Здесь психология еврея,

Ну, надо вам, что вы — еврей?

Прошло сто лет,

Я так и прожил,

Куска чужого не украв,

Но вдруг подумаю: а все же,

Быть может, был редактор прав?

Теперь-то я живу нескромно,

Но по инерции скорей

Картошку чищу экономно,

Как скульптор, да,

И как еврей.

«Как привяжется размер…»

Как привяжется размер,

Хошь — не хочешь,

Как трамвай, бежишь,

А с рельс

Не соскочишь.

Он и сам себе слова

Выбирает,

А закончатся слова —

Умирает.

И когда ты все сказал

В полной мере,

Он и точку

Ставит сам,

В том размере.

Анкеты

В анкетах просят

Указать,

Да мать их так,

Отца и мать,

И не был ли ваш дед кулак,

И не был ли ваш дед

Эсер? —

Так это было в СССР.

Но СССР сказал «адью!»,

Укоротив мою семью,

А весь анкетный детектив

Нисколько не укоротив.

Вопрос — ответ,

Ответ — вопрос,

Такой вот, в сущности,

Допрос!

Они хотят всё это знать,

Не полагаясь на склероз.

Чиновник вычислит хитро

Здесь, на бумажном рандеву,

Какую станцию метро

Я в Копенгагене взорву.

Но, к удивлению анкет,

Метро там не было

И нет.

«Кому-то охота ходить на плацу…»

Кому-то охота

Ходить на плацу,

Кому-то военная

Форма к лицу.

Погоны, шевроны,

И на ордена

Наш шанс повышается,

Если война.

Пока кто-то ходит, —

И зря! — в институт,

Вокруг гарнизона

Невесты растут.

Ну могут заслать,

Посадив на броню,

Куда-то в Читу,

А и вовсе в Чечню.

А кто хочет в штатском

Дожить до седин,

Ну глупые люди —

Конец-то один!

«Для европейских не гожусь вояжей…»

Для европейских

Не гожусь вояжей,

Не понимаю даже —

Бестолков,

Как плещется вода

У каннских пляжей,

Не зная иностранных языков.

Могу принять «направо»

За «налево»,

Но был же этот случай

Без конца —

Мне ручкой помахала

Королева

В воротах

Букингемского дворца.

Я даже и не понял —

Кто я, где я,

Когда, весь в черном шлеме

И сукне,

Мне полисмен

Не надавал по шее,

Не накричал,

А улыбнулся мне.

Наверно бы,

Увлекшийся картиной,

О небывалом случае таком

Поэму создал

Некто с паспортиной,

А я лишь к слову вспомнил,

Со смешком.

«Сервелат из подсобки…»

Сервелат из подсобки!

Советская власть.

Но тебе не дано

В ту подсобку попасть.

Даже и не мечтай,

Если ты не из свит, —

Гинеколог стоит,

Стоматолог стоит!

А теперь — сервелат,

Пармалат, карбонад —

Все бери — не хочу,

Это ж просто разврат!

Но возникло в пространстве

Развратных витрин

Вещество несоветское —

Холестерин!

Карбонада — полно,

Сервелата — полно,

И промежду колбас —

Медицинское «но»!

Вот теперь и ответь —

А была ли спроста

И советская власть,

И витрин пустота?

На засыпку вопрос

Сам себе задаю,

И ответа пока

На него не даю.

«Возможно, явь…»

Возможно, явь?

Возможно, бред?

Ушла и слова не сказала!

Вот спицы, шерсть —

Она вязала,

Но все же где

Мой пистолет?

Ушла — к кому?

Какая блядь!

Я нервно бегаю по дому —

А может, все же не к другому,

А просто вышла погулять?

Да, крыша сдвинулась,

Хорош!

В каком я веке —

В этом?
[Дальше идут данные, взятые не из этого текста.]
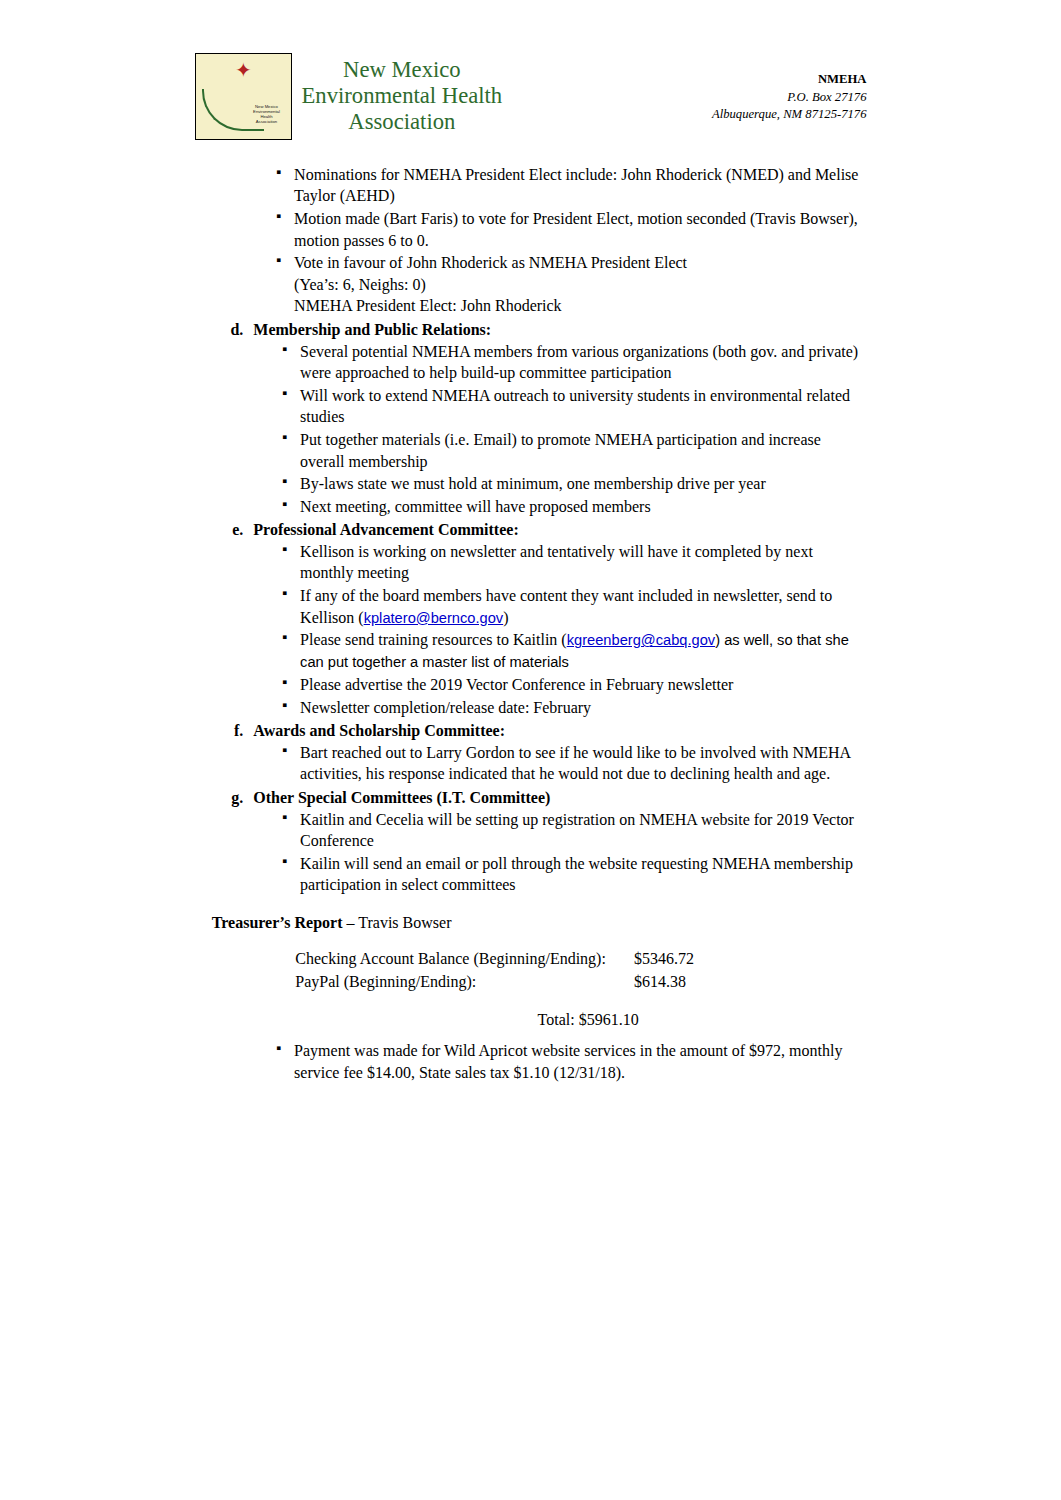✦ New Mexico
Environmental
Health
Association
New Mexico Environmental Health Association
NMEHA
P.O. Box 27176
Albuquerque, NM 87125-7176
Nominations for NMEHA President Elect include: John Rhoderick (NMED) and Melise Taylor (AEHD)
Motion made (Bart Faris) to vote for President Elect, motion seconded (Travis Bowser), motion passes 6 to 0.
Vote in favour of John Rhoderick as NMEHA President Elect
(Yea’s: 6, Neighs: 0)
NMEHA President Elect: John Rhoderick
Membership and Public Relations:
Several potential NMEHA members from various organizations (both gov. and private) were approached to help build-up committee participation
Will work to extend NMEHA outreach to university students in environmental related studies
Put together materials (i.e. Email) to promote NMEHA participation and increase overall membership
By-laws state we must hold at minimum, one membership drive per year
Next meeting, committee will have proposed members
Professional Advancement Committee:
Kellison is working on newsletter and tentatively will have it completed by next monthly meeting
If any of the board members have content they want included in newsletter, send to Kellison (kplatero@bernco.gov)
Please send training resources to Kaitlin (kgreenberg@cabq.gov) as well, so that she can put together a master list of materials
Please advertise the 2019 Vector Conference in February newsletter
Newsletter completion/release date: February
Awards and Scholarship Committee:
Bart reached out to Larry Gordon to see if he would like to be involved with NMEHA activities, his response indicated that he would not due to declining health and age.
Other Special Committees (I.T. Committee)
Kaitlin and Cecelia will be setting up registration on NMEHA website for 2019 Vector Conference
Kailin will send an email or poll through the website requesting NMEHA membership participation in select committees
Treasurer’s Report – Travis Bowser
| Checking Account Balance (Beginning/Ending): | $5346.72 |
| PayPal (Beginning/Ending): | $614.38 |
Total: $5961.10
Payment was made for Wild Apricot website services in the amount of $972, monthly service fee $14.00, State sales tax $1.10 (12/31/18).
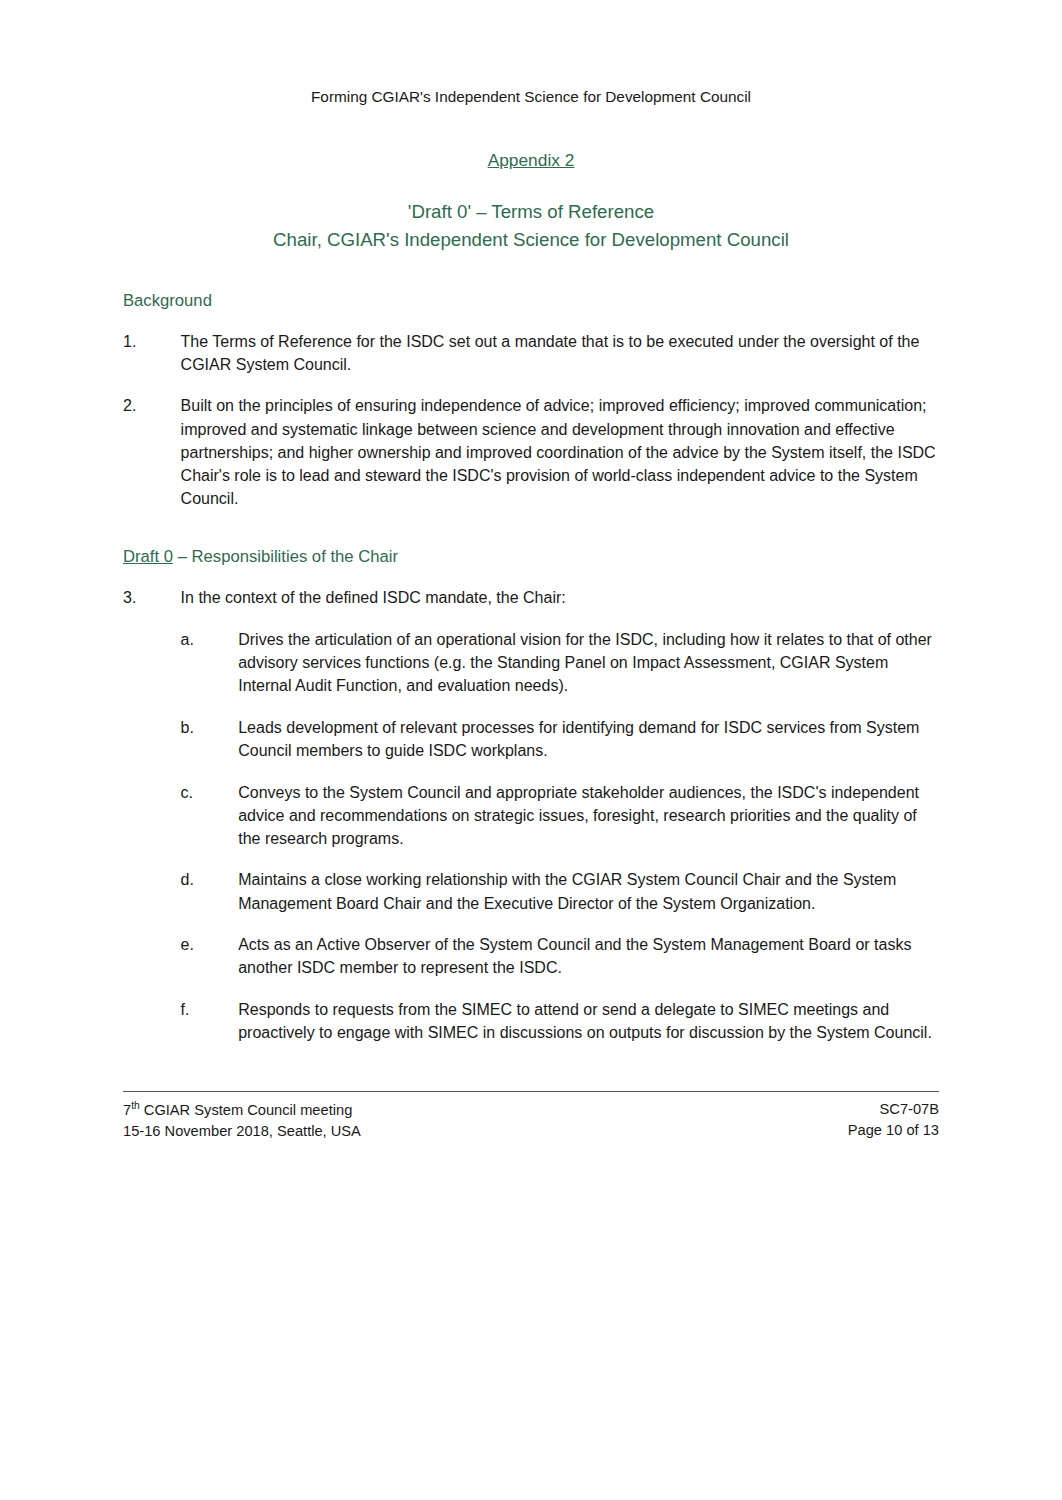Forming CGIAR's Independent Science for Development Council
Appendix 2
'Draft 0' – Terms of Reference
Chair, CGIAR's Independent Science for Development Council
Background
The Terms of Reference for the ISDC set out a mandate that is to be executed under the oversight of the CGIAR System Council.
Built on the principles of ensuring independence of advice; improved efficiency; improved communication; improved and systematic linkage between science and development through innovation and effective partnerships; and higher ownership and improved coordination of the advice by the System itself, the ISDC Chair's role is to lead and steward the ISDC's provision of world-class independent advice to the System Council.
Draft 0 – Responsibilities of the Chair
In the context of the defined ISDC mandate, the Chair:
Drives the articulation of an operational vision for the ISDC, including how it relates to that of other advisory services functions (e.g. the Standing Panel on Impact Assessment, CGIAR System Internal Audit Function, and evaluation needs).
Leads development of relevant processes for identifying demand for ISDC services from System Council members to guide ISDC workplans.
Conveys to the System Council and appropriate stakeholder audiences, the ISDC's independent advice and recommendations on strategic issues, foresight, research priorities and the quality of the research programs.
Maintains a close working relationship with the CGIAR System Council Chair and the System Management Board Chair and the Executive Director of the System Organization.
Acts as an Active Observer of the System Council and the System Management Board or tasks another ISDC member to represent the ISDC.
Responds to requests from the SIMEC to attend or send a delegate to SIMEC meetings and proactively to engage with SIMEC in discussions on outputs for discussion by the System Council.
7th CGIAR System Council meeting 15-16 November 2018, Seattle, USA
SC7-07B Page 10 of 13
В оном?

Но по мобильным телефонам

И секундантов не найдешь.

Наверно, я сошел с ума!

На Черной речке —

Там не ели,

А все — дома, дома, дома

И нету места для дуэли!

«Всё выдумали там…»

Всё выдумали там —

«Би-Лайн» и ноутбуки,

А через десять лет

И нас возьмет азарт,

И все мы переймем,

Все спиздим по науке —

От сотовых сетей

До пластиковых карт.

А уж когда и мы

В какой возникнем теме,

От страха затрясет

Бетонный Уолл-стрит,

И ушлый наш пацан

На школьном ай-би-эме

Нью-йорский «Сити-банк»

Немножко разорит.

Хорошее у них,

Оно и нам не вредно,

За ними мы — трусцой,

Не надо обгонять,

И много-много лет

Они живут безбедно —

Пора бы нам у них

И это перенять.

Черновики

Лежу, не сплю,

А лень проснуться,

И как-то враз,

Не опосля,

И не успеешь потянуться,

Приходит первая мысля.

И в темноте слова летают,

Их белоснежная пурга

На чистом месте наметает

Свои сугробы и снега.

Ни вариантов,

Ни тетрадок,

И ямб,

Как милиционер,

Наводит в хаосе порядок,

Мой генетический размер.

Но вот слова угомонились,

Неподходящее — ушло!

Черновики не сохранились,

Мои сугробы — набело.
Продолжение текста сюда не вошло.